The event was a bit bittersweet, too, although Lennon didn’t know it at the time. John’s beloved mother, Julia, was there in the crowd, rabidly cheering her teenage son on. As a sad sidebar, Julia was to be killed tragically, a little over a year later, in a car accident. Julia was killed by a drunken off-duty policeman as she was walking across the street to catch a bus. John was never to really get over the loss of his mother, and called it “the worst thing that ever happened to me.”
Paul had been invited to watch The Quarrymen by a mutual friend, and he watched with curious interest as John sang. John and his Quarrymen were actually scheduled to play twice that day, once in the afternoon and later in the evening. After the band’s first concert Paul was introduced to John, who, Paul later recalled, had breath smelling of illegally-obtained beer.
The two budding musicians were introduced by Paul’s pal, Ivan Vaughn. Interestingly, Ivan was born on the exact same day as Paul (June 18, 1942). After a brief introduction, Paul played John the song “Twenty Flight Rock” by Eddie Cochrane. John carefully noticed Paul’s talent, even at that young age (Paul was 18 months younger than John -almost an eternity for teenagers). Paul also impressed the older Lennon with a few chords John was unfamiliar with.
John was suitably impressed. “I dug him,” John was to recall. John remembered asking Paul to join his fledgling band the next day. Paul recalls a longer time lag and recalls bicycling around when Ivan rode up to him and relayed John’s message, asking him if he wanted to join The Quarrymen.
John recalled that he had to make the momentous decision by weighing in two factors. “I was the kingpin,” he was to recall. John knew he was, by far, more talented than his fellow bandmates. But he also knew how talented Paul was from their initial meeting. He instinctively knew that with Paul’s obvious talent and personality, his agreed-upon and unquestioned position as the group’s leader would be in jeopardy, or at least lessened to a degree.

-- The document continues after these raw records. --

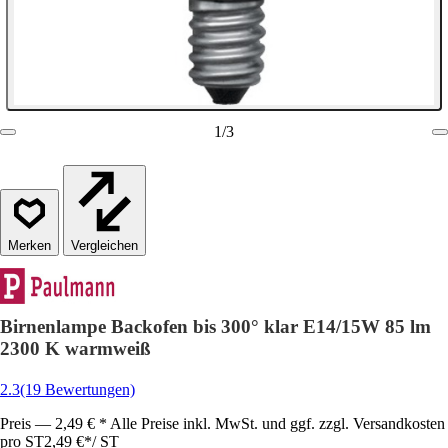
1
/
3
Vergleichen
Birnenlampe Backofen bis 300° klar E14/15W 85 lm
2300 K warmweiß
2.3
(19 Bewertungen)
Preis — 2,49 € * Alle Preise inkl. MwSt. und ggf. zzgl. Versandkosten
pro ST
2,49 €
*
/
ST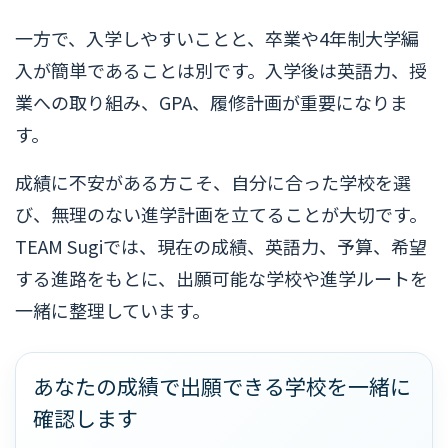
一方で、入学しやすいことと、卒業や4年制大学編
入が簡単であることは別です。入学後は英語力、授
業への取り組み、GPA、履修計画が重要になりま
す。
成績に不安がある方こそ、自分に合った学校を選
び、無理のない進学計画を立てることが大切です。
TEAM Sugiでは、現在の成績、英語力、予算、希望
する進路をもとに、出願可能な学校や進学ルートを
一緒に整理しています。
あなたの成績で出願できる学校を一緒に
確認します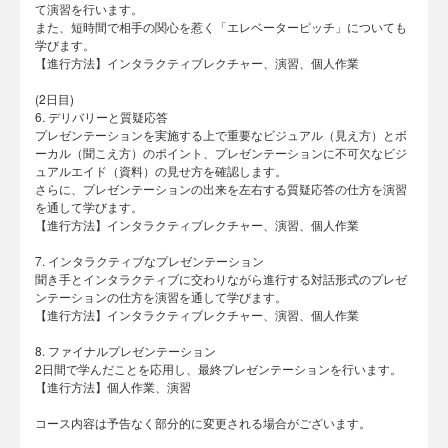
て演習を行います。
また、短時間で相手の関心を惹く「エレベーターピッチ」についても
学びます。
【進行方法】インタラクティブレクチャー、演習、個人作業
(2日目)
6. デリバリーと質疑応答
プレゼンテーションを実施する上で重要なビジュアル（見え方）とボ
ーカル（聞こえ方）のポイント、プレゼンテーションに不可欠なビジ
ュアルエイド（資料）の見せ方を確認します。
さらに、プレゼンテーションの出来を左右する質疑応答の仕方を演習
を通して学びます。
【進行方法】インタラクティブレクチャー、演習、個人作業
7. インタラクティブなプレゼンテーション
聞き手とインタラクティブに交わりながら進行する対話形式のプレゼ
ンテーションの仕方を演習を通して学びます。
【進行方法】インタラクティブレクチャー、演習、個人作業
8. ファイナルプレゼンテーション
2日間で学んだことを応用し、最終プレゼンテーションを行います。
【進行方法】個人作業、演習
コース内容は予告なく部分的に変更される場合がございます。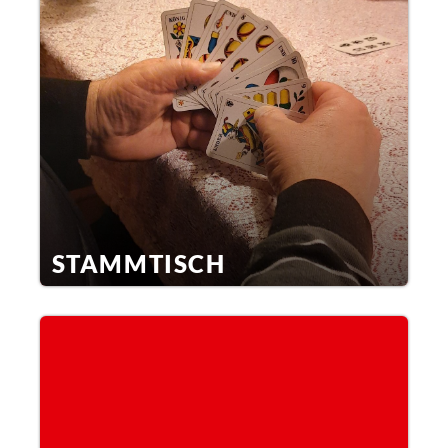
STAMMTISCH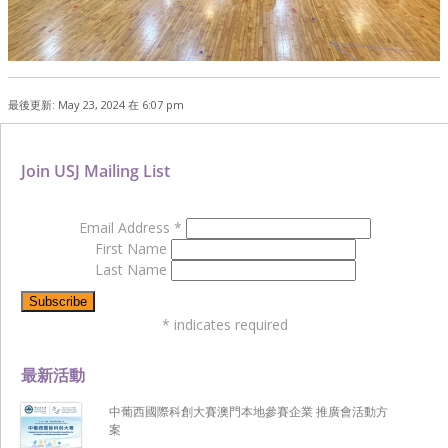
最後更新: May 23, 2024 在 6:07 pm
Join USJ Mailing List
Email Address
*
First Name
Last Name
*
indicates required
最新活動
中葡西國際科創大賽澳門本地參賽企業 推廣會活動方
案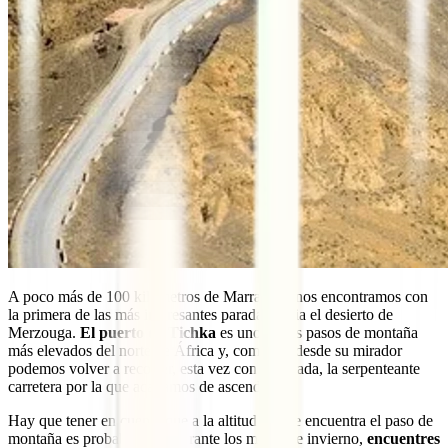
A poco más de 100 kilómetros de Marrakech nos encontramos con
la primera de las más interesantes paradas hacia el desierto de
Merzouga.
El puerto de Tichka
es uno de los pasos de montaña
más elevados del norte de África y, como tal, desde su mirador
podemos volver a recorrer, esta vez con la mirada, la serpenteante
carretera por la que acabamos de ascender.
Hay que tener en cuenta que a la altitud que se encuentra el paso de
montaña es probable que, durante los meses de invierno,
encuentres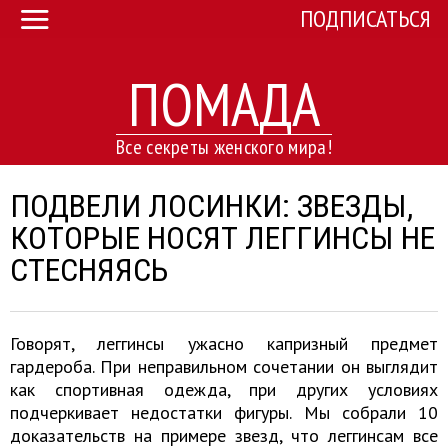
ПОДПИСАТЬСЯ
ПОМАДА
Все секреты женского мира!
ПОДВЕЛИ ЛОСИНКИ: ЗВЕЗДЫ,
КОТОРЫЕ НОСЯТ ЛЕГГИНСЫ НЕ
СТЕСНЯЯСЬ
Говорят, леггинсы ужасно капризный предмет
гардероба. При неправильном сочетании он выглядит
как спортивная одежда, при других условиях
подчеркивает недостатки фигуры. Мы собрали 10
доказательств на примере звезд, что леггинсам все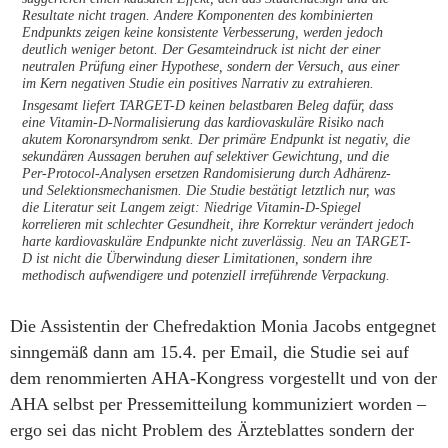
Resultate nicht tragen. Andere Komponenten des kombinierten
Endpunkts zeigen keine konsistente Verbesserung, werden jedoch
deutlich weniger betont. Der Gesamteindruck ist nicht der einer
neutralen Prüfung einer Hypothese, sondern der Versuch, aus einer
im Kern negativen Studie ein positives Narrativ zu extrahieren.
Insgesamt liefert TARGET-D keinen belastbaren Beleg dafür, dass
eine Vitamin-D-Normalisierung das kardiovaskuläre Risiko nach
akutem Koronarsyndrom senkt. Der primäre Endpunkt ist negativ, die
sekundären Aussagen beruhen auf selektiver Gewichtung, und die
Per-Protocol-Analysen ersetzen Randomisierung durch Adhärenz-
und Selektionsmechanismen. Die Studie bestätigt letztlich nur, was
die Literatur seit Langem zeigt: Niedrige Vitamin-D-Spiegel
korrelieren mit schlechter Gesundheit, ihre Korrektur verändert jedoch
harte kardiovaskuläre Endpunkte nicht zuverlässig. Neu an TARGET-
D ist nicht die Überwindung dieser Limitationen, sondern ihre
methodisch aufwendigere und potenziell irreführende Verpackung.
Die Assistentin der Chefredaktion Monia Jacobs entgegnet
sinngemäß dann am 15.4. per Email, die Studie sei auf
dem renommierten AHA-Kongress vorgestellt und von der
AHA selbst per Pressemitteilung kommuniziert worden –
ergo sei das nicht Problem des Ärzteblattes sondern der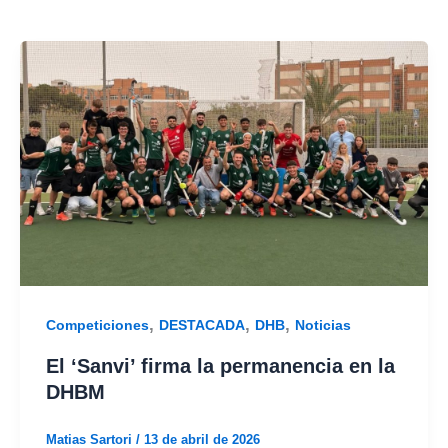
,
,
,
Competiciones
DESTACADA
DHB
Noticias
El ‘Sanvi’ firma la permanencia en la
DHBM
Matias Sartori
/
13 de abril de 2026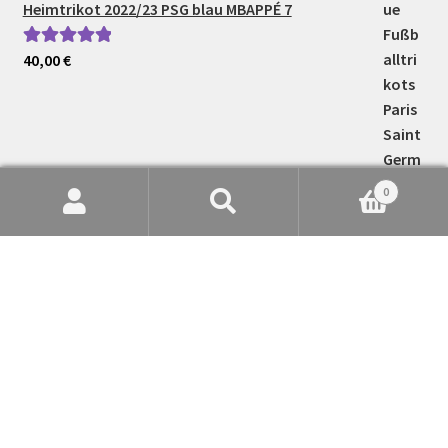
Heimtrikot 2022/23 PSG blau MBAPPÉ 7
40,00
€
Bewertet mit
5.00
von 5
0
Suche
Suchen
nach: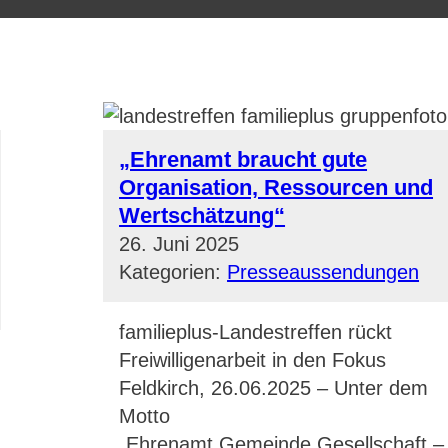
„Ehrenamt braucht gute
Organisation, Ressourcen und
Wertschätzung“
26. Juni 2025
Kategorien:
Presseaussendungen
familieplus-Landestreffen rückt
Freiwilligenarbeit in den Fokus
Feldkirch, 26.06.2025 – Unter dem
Motto
„Ehrenamt.Gemeinde.Gesellschaft –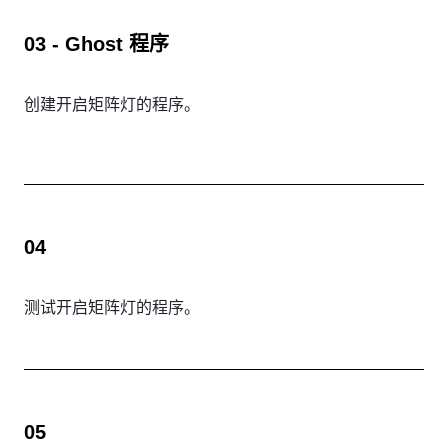
03 - Ghost 程序
创建开启矩阵灯的程序。
04
测试开启矩阵灯的程序。
05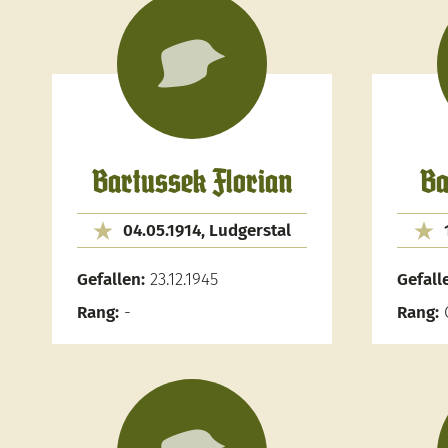
Bartussek Florian
Ba
04.05.1914, Ludgerstal
Gefallen:
23.12.1945
Gefall
Rang:
-
Rang:
G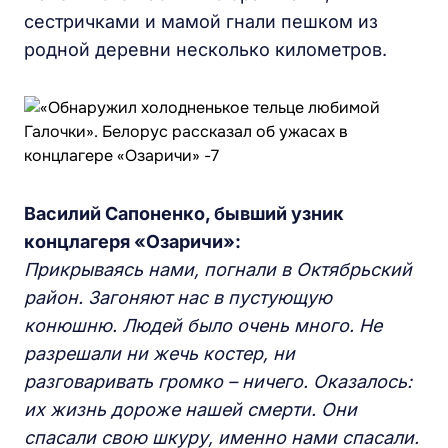
сестричками и мамой гнали пешком из
родной деревни несколько километров.
Василий Сапоненко, бывший узник
концлагеря «Озаричи»:
Прикрываясь нами, погнали в Октябрьский
район. Загоняют нас в пустующую
конюшню. Людей было очень много. Не
разрешали ни жечь костер, ни
разговаривать громко – ничего. Оказалось:
их жизнь дороже нашей смерти. Они
спасали свою шкуру, именно нами спасали.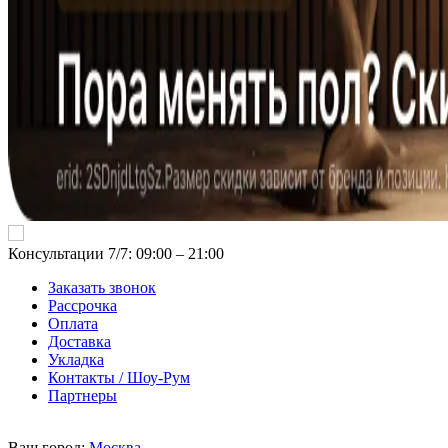
Консультации 7/7: 09:00 ‒ 21:00
Заказать звонок
Рассрочка
Оплата
Доставка
Укладка
Контакты / Шоу-Рум
Партнеры
Ваш город:
Москва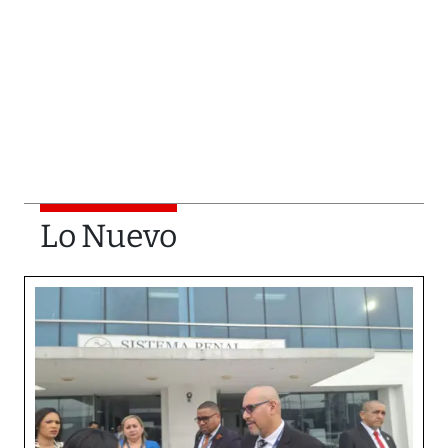
Lo Nuevo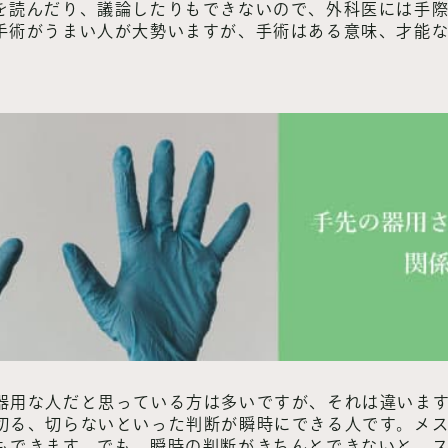
を読んだり、議論したりもできないので、外科医には手
手術がうまい人が大勢いますが、手術はある意味、才能
器用な人だと思っている方は多いですが、それは違いま
切る、切らないといった判断が瞬時にできる人です。メ
もできます。でも、瞬時の判断がきちんとできないと、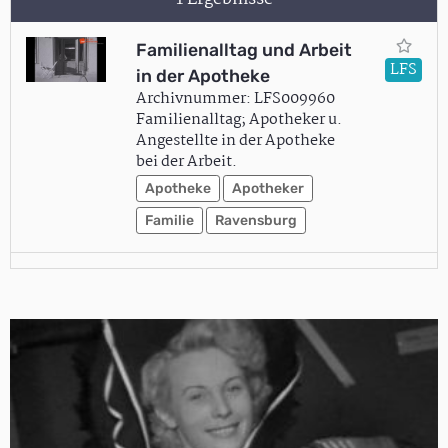
Familienalltag und Arbeit
LFS
in der Apotheke
Archivnummer: LFS009960
Familienalltag; Apotheker u.
Angestellte in der Apotheke
bei der Arbeit.
Apotheke
Apotheker
Familie
Ravensburg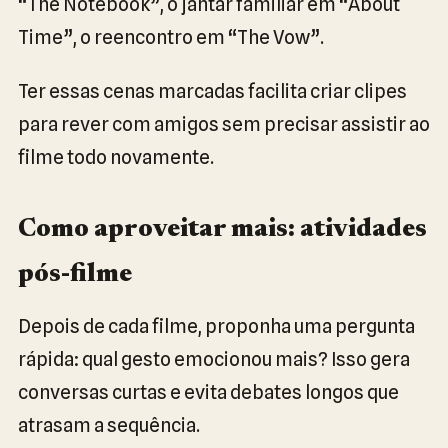
“The Notebook”, o jantar familiar em “About
Time”, o reencontro em “The Vow”.
Ter essas cenas marcadas facilita criar clipes
para rever com amigos sem precisar assistir ao
filme todo novamente.
Como aproveitar mais: atividades
pós-filme
Depois de cada filme, proponha uma pergunta
rápida: qual gesto emocionou mais? Isso gera
conversas curtas e evita debates longos que
atrasam a sequência.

“I had to decide whether to make myself stronger or make the group stronger,” John recalled. Fortunately, for the sake of music fans the world over, John decided to “make the group stronger” and asked Paul to join.
Although Paul was invited and he accepted sometime in July of 1957, he did not join the Quarrymen right away. Paul and his kid brother Michael were scheduled to go away on a summer Boy Scout jamboree in the following weeks. It was at this Boy Scout jamboree that the young Paul made his public singing debut, getting up and singing in front of his fellow Scouts and Scoutmasters, along with brother Mike.
On October 18, 1957, Paul McCartney made his actual singing debut with John Lennon and their now-mutual band, The Quarrymen. The historic occasion took place at the local dance joint called The Conservative Club.
Paul was extremely nervous, and during his first-ever solo number, his voice kept cracking, much to the gleeful delight of John, who kept breaking up every time Paul’s voice cracked. Ridicule aside, John and Paul were soon to become inseparable “best mates.” The two would often play hookey from school together, sneak into Paul’s empty house, and play records, chat, and fill Paul’s dad’s pipe with tea leaves and “have a smoke.”
Paul was soon to show John the first song he ever composed, “I Lost My Little Girl.” This spurred John into composing, too, and soon John came up with his first composition, the similarly titled “Hello Little Girl.”
Soon the two boys started composing songs together. Paul kept the songs neatly arranged in a notebook and each new tune was listed as “another Lennon-McCartney original.”
The two soon made a lifelong pact and earnestly shook on it. This handshake was the only actual bond the two had; they never signed a written contract as co-composers. Although both John and Paul continued to compose songs on their own, too, they never broke their pact and every song, whether solo or co-written, was given the Lennon-McCartney label.
Strangely, on the Beatles’ first album, 1963′s Please Please Me, the songs were credited as “McCartney-Lennon.” But this was to be the exception to the rule, a John’s slightly stronger personality made sure the “Lennon-McCartney” handle stuck forever after.
Even when Paul composed a motion picture score completely alone for a 1966 film called The Family Way, he still made sure his partner Lennon received half of all royalties.
With over 200 Lennon-McCartney songs composed over the next decade, John and Paul were to become the most beloved and successful songwriting team in the history of popular music.